____ Source data

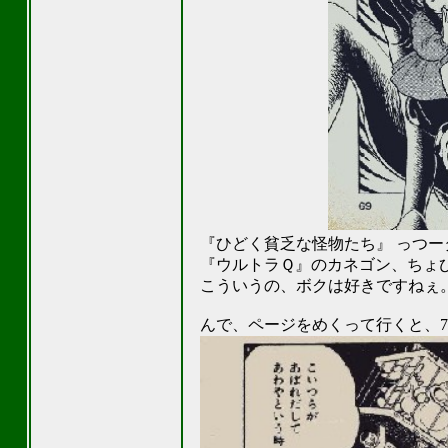
『ひどく貧乏な怪物たち』 っつー
『ウルトラＱ』のカネゴン、ちょびっ
こういうの、ボクは好きですねぇ。(^
んで、ページをめくって行くと、7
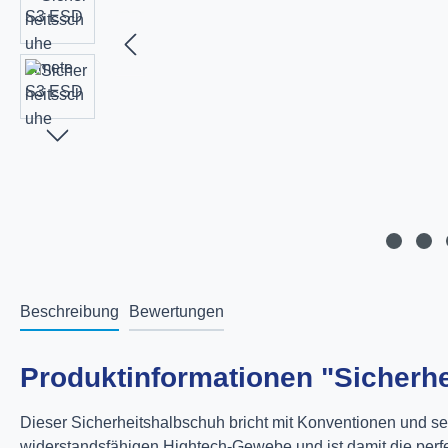
Beschreibung
Bewertungen
Produktinformationen "Sicherh
Dieser Sicherheitshalbschuh bricht mit Konventionen und set
widerstandsfähigen Hightech-Gewebe und ist damit die perf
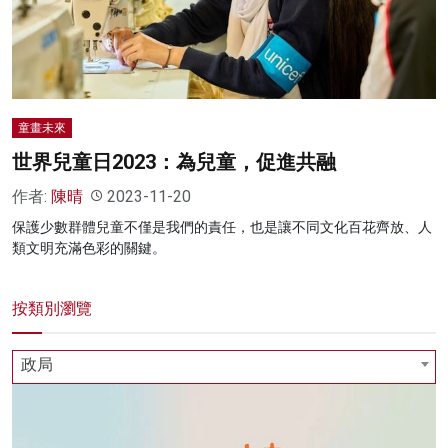
名家榜
灼見活動
關於我們
童畫未來
世界兒童日2023：為兒童，促進共融
作者:
陳晴
2023-11-20
保護少數群體兒童不僅是我們的責任，也是讓不同文化百花齊放、人
類文明充滿色彩的關鍵。
按類別瀏覽
政局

________

Work instructions – Change "Beschreibung" to "Produktbeschreibung" in the text of the entries and write out those lines again with everything else unchanged. Leave the pictures out of the answer.

Answer to the problem –
『ひどく貧乏な怪物たち』 っつー
『ウルトラＱ』のカネゴン、ちょびっ
こういうの、ボクは好きですねぇ。(^
んで、ページをめくって行くと、7
Produktbeschreibung
Bewertungen
Produktinformationen "Sicherh
Dieser Sicherheitshalbschuh bricht mit Konventionen und set
widerstandsfähigen Hightech-Gewebe und ist damit die perf
名家榜
灼見活動
關於我們
童畫未來
世界兒童日2023：為兒童，促進共融
作者:
陳晴
2023-11-20
保護少數群體兒童不僅是我們的責任，也是讓不同文化百花齊放、人
類文明充滿色彩的關鍵。
按類別瀏覽
政局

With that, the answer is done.